Overall, it looks as though education is the biggest factor at play. The more educated individuals were, the less likely they were to find themselves in professions or positions that would have a significant negative impact on their health. That makes sense, as someone with an MBA is probably not going to take a job working with hazardous materials, for example. But that goes back to socio-economic factors, and there’s a lot to explore in terms of inequality and equal access to things like education.
It’s complicated, for sure, but the results of the study are no joke — people are dying as a result of their work environments.
Again, there’s always been significant risks with going to work, and obviously, a lot of those risks have been minimized over time with workplace regulations and safety protocols.

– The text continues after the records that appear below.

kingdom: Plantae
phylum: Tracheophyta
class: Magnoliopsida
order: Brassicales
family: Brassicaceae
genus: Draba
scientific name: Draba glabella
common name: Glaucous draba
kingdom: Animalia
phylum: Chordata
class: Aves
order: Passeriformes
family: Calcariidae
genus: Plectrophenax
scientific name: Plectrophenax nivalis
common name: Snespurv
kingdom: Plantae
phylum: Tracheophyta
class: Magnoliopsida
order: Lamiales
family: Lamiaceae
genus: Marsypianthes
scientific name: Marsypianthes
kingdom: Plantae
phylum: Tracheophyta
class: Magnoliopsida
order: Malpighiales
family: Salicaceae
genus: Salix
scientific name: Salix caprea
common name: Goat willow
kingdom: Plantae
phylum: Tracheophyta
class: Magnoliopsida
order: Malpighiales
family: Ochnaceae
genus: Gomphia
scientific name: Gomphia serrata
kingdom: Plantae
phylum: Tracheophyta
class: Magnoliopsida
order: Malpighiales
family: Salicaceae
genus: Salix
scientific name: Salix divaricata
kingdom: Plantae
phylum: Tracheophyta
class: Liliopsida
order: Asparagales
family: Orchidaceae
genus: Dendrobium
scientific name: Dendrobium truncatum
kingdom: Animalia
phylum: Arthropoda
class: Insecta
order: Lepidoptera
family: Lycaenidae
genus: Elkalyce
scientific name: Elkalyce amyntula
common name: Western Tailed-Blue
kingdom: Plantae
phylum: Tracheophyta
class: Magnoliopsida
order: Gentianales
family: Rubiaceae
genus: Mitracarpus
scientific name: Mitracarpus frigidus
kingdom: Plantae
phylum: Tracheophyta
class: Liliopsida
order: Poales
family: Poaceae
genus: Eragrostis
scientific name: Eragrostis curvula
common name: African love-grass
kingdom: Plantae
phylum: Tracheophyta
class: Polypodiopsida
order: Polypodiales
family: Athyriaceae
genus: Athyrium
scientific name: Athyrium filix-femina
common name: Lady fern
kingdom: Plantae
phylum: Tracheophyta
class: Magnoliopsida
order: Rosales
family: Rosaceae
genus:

The modern workplace is many times safer than the factories of generations past. And certain jobs are going to have certain risks associated with them that others do not — that’s clear.
But at the heart of this study’s findings are some troubling lessons about how and why people end up where they do. Personal responsibility plays a role, but it’ll be interesting to see how (or if) anything changes to try and address the shortening of life expectancy among certain groups.